Some years ago, Rod’s partner Michelle was in Parkes, in western NSW, on holiday with their children. Parkes is the home of one of Australia’s most famous scientific landmarks, the Parkes Radio Telescope,* which was a stop on their itinerary. While they were there, Michelle noticed an old apple tree in the grounds. A small plaque on the neglected tree told visitors that it was a descendant of the tree under which Isaac Newton sat while formulating his hypotheses on the nature of the force of gravity. Rod travelled to Parkes and asked the management at the telescope if he might take some cuttings. It worked out well – the old tree got a much-needed prune, and Rod got a number of cuttings, or scions.

Rod tells me that his research has uncovered the information that the variety of the tree is called ‘Flower of Kent’ and the original tree was growing in Newton’s mother’s garden at Woolsthorpe Manor, near Grantham in Lincolnshire. Newton had gone there to escape the plague which was rife in London at the time, and stayed there from 1665-1666 while he was consolidating his ideas on gravitation.

Apple trees are usually propagated clonally, that is, cuttings from one tree are grafted onto a sturdy rootstock to grow into maturity. This means that the descendants of the Newton tree are genetically identical to their parent tree. Clones of the Newton tree have been circulated to various scientific institutions across the globe. Parkes Radio Telescope was one of the destinations to which a Newton apple made its way. Rod made several new clones from the parent, one of which went back to the telescope grounds to be re-established in a suitable place at the visitor centre.

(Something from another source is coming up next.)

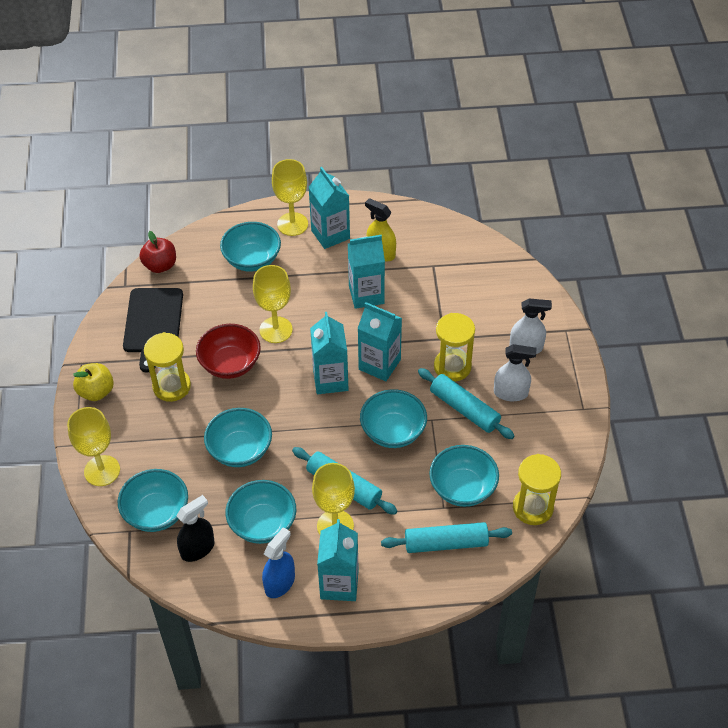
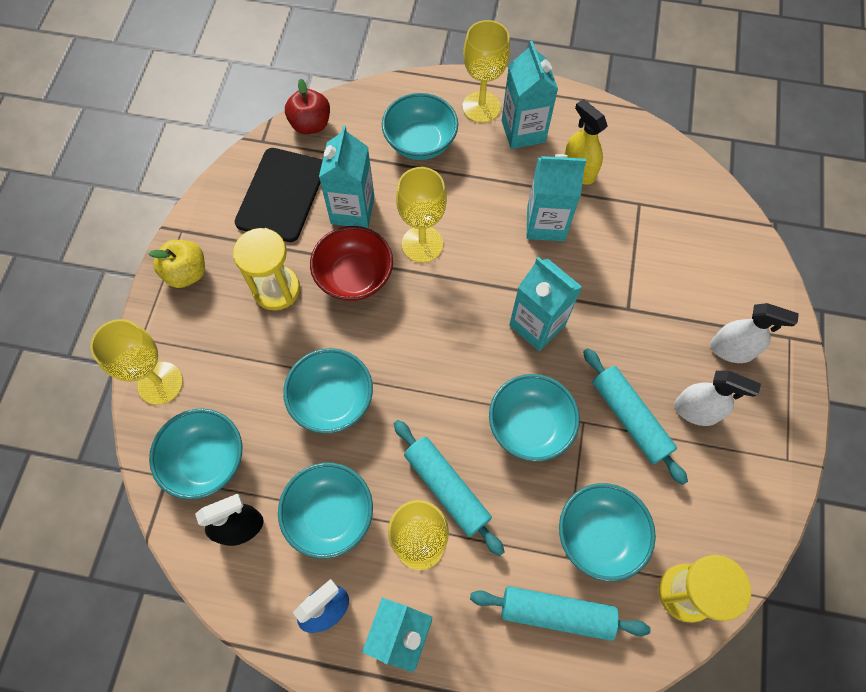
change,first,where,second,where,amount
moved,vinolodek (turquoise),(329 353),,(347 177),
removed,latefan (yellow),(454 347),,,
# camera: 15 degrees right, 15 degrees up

Rod also very kindly gave me one of the new little trees. I am not really sure he knew exactly how much it meant to me, but it is one of the most wonderful gifts I have ever received. I really wish I had a garden in which I could plant it. My tiny inner city house has nowhere at all for me to put it as it starts to grow. I’m now on the lookout for its new home. My intention is to plant it this winter with the ashes of my beloved Kate. I know she would like that.

*The Parkes Radio Telescope played an important part in the Apollo 11 moon landing.